Assignment » Translate this sentence from the source text about Roman colonization into Spanish: "His research focuses on Roman Republican colonialism and Italian landscape archaeology."

Source text »
=-=-=
Jeremia Pelgrom is an assistant professor at Groningen University. His research focuses on Roman Republican colonialism and Italian landscape archaeology. He has co-directed two research projects funded by the Dutch research council (NWO): Landscapes of Early Roman Colonization (with Tesse D. Stek) and Mapping the via Appia (with Stephan Mols and Eric Moormann), and he is co-editor of Roman Republican Colonization. New perspectives from Archaeology and Ancient History (2014).
Arthur Weststeijn is a research fellow at the University of Padua. He specializes in intellectual history and the history of political thought, with a particular focus on early-modern republicanism and imperialism. He is the author of Commercial Republicanism in the Dutch Golden Age (2012) and co-editor of Ancient Models in the Early Modern Republican Imagination (2017) and The Dutch Empire between Ideas and Practice, 1600-2000 (2019).
The colonization policies of Ancient Rome followed a range of legal arrangements concerning property distribution and state formation, documented in fragmented textual and epigraphic sources. When antiquarian scholars rediscovered and scrutinized these sources in the Renaissance, their analysis of the Roman colonial model formed the intellectual background for modern visions of empire. What does it mean to exercise power at and over distance?
This book foregrounds the pioneering contribution to this debate of the great Italian Renaissance scholar Carlo Sigonio (1522/3-84). His comprehensive legal interpretation of Roman society and Roman colonization, which for more than two centuries remained the leading account of Roman history, has been of immense (but long disregarded) significance for the modern understanding of Roman colonial practices and of the legal organization and implications of empire.
Bringing together experts on Roman history, the history of classical scholarship, and the history of international law, this book analyzes the context, making, and impact of Sigonio's reconstruction of the Roman colonial model. It shows how his legal interpretation of Roman colonization originated and how it informed the development of legal colonial discourse, from imperial reform and colonial independence in the nascent United States of America to Enlightenment accounts of property distribution. Through a detailed analysis of scholarly and political visions of Roman colonization from the Renaissance to today, this book shows the enduring relevance of legal interpretations of the Roman colonial model for modern experiences of empire.
=-=-=
Items from a dataset »

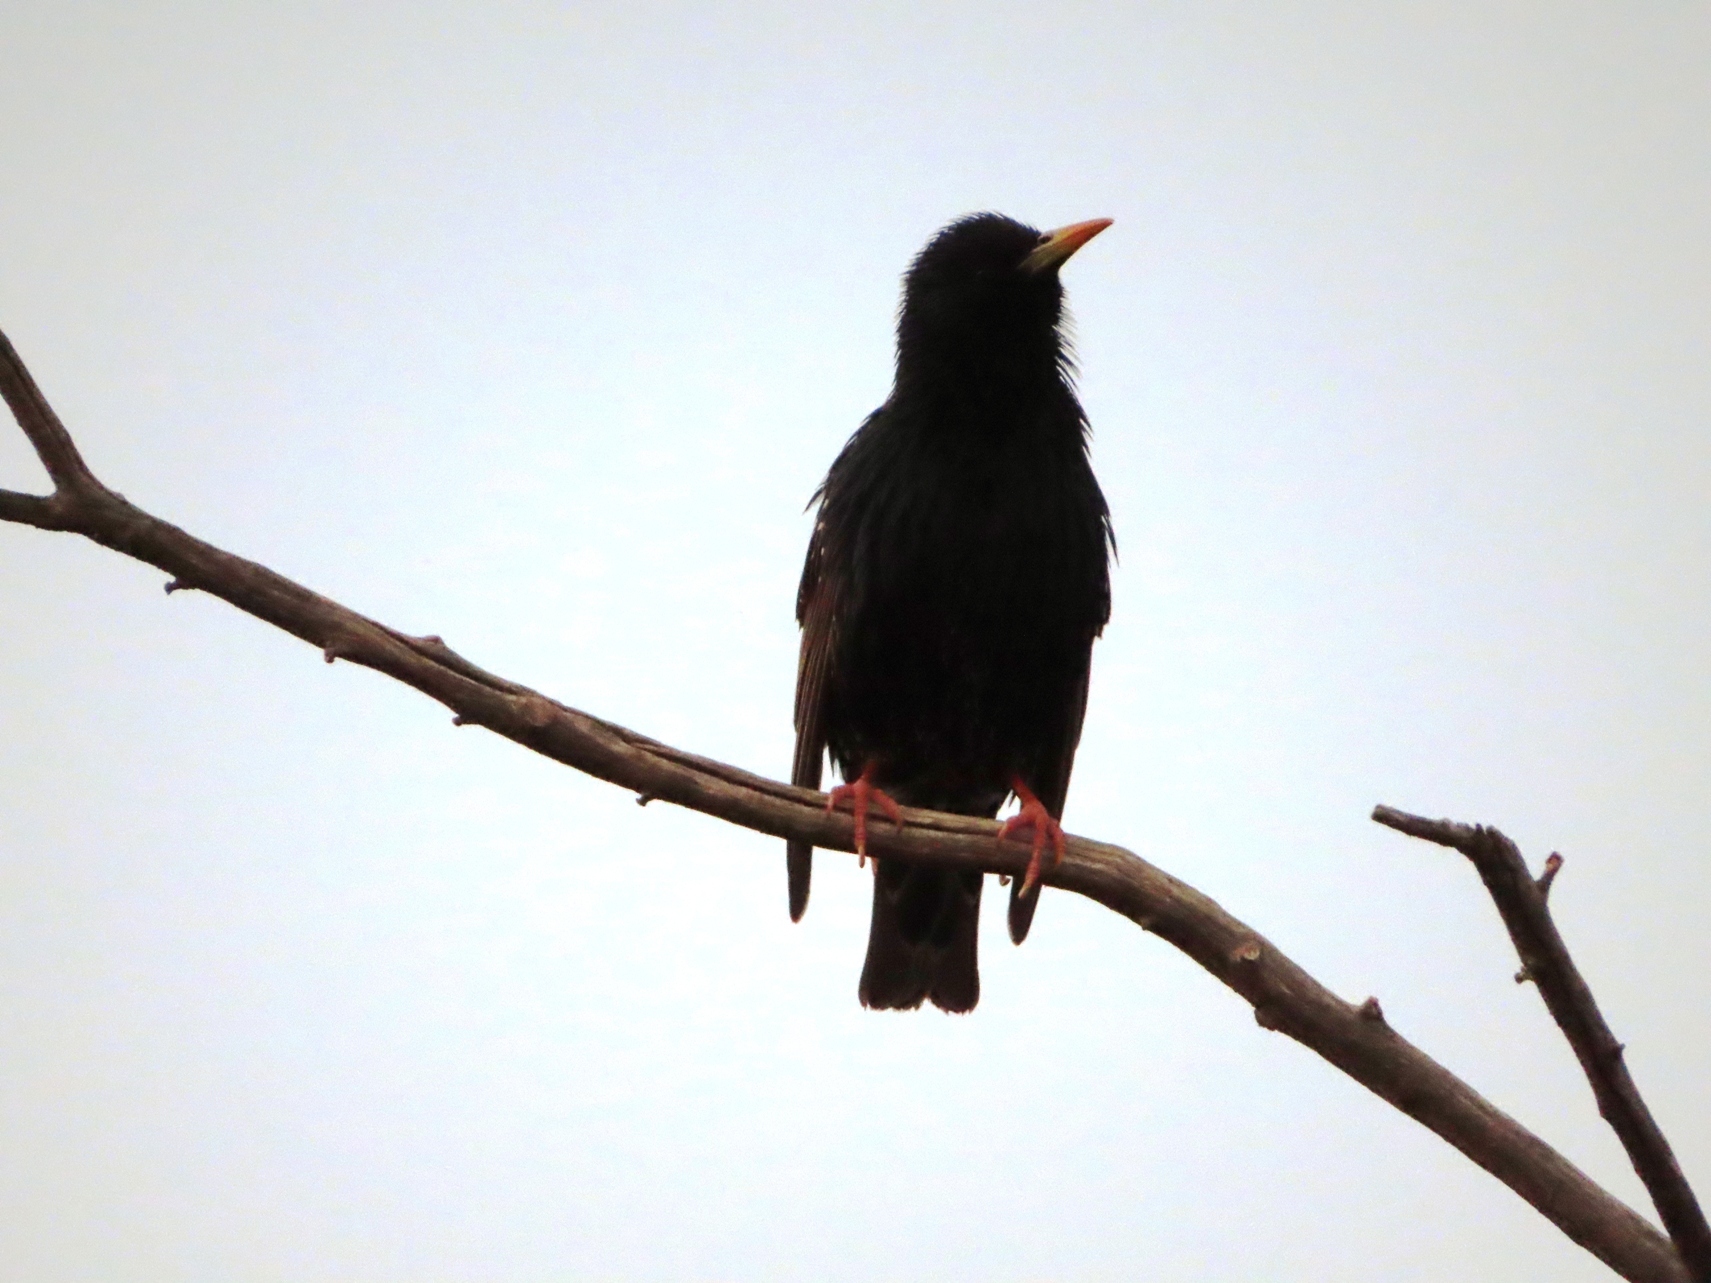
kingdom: Animalia
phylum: Chordata
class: Aves
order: Passeriformes
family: Sturnidae
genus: Sturnus
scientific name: Sturnus vulgaris
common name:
=-=-=
Exercise output » Su investigación se centra en el colonialismo de la República romana y en la arqueología del paisaje italiano.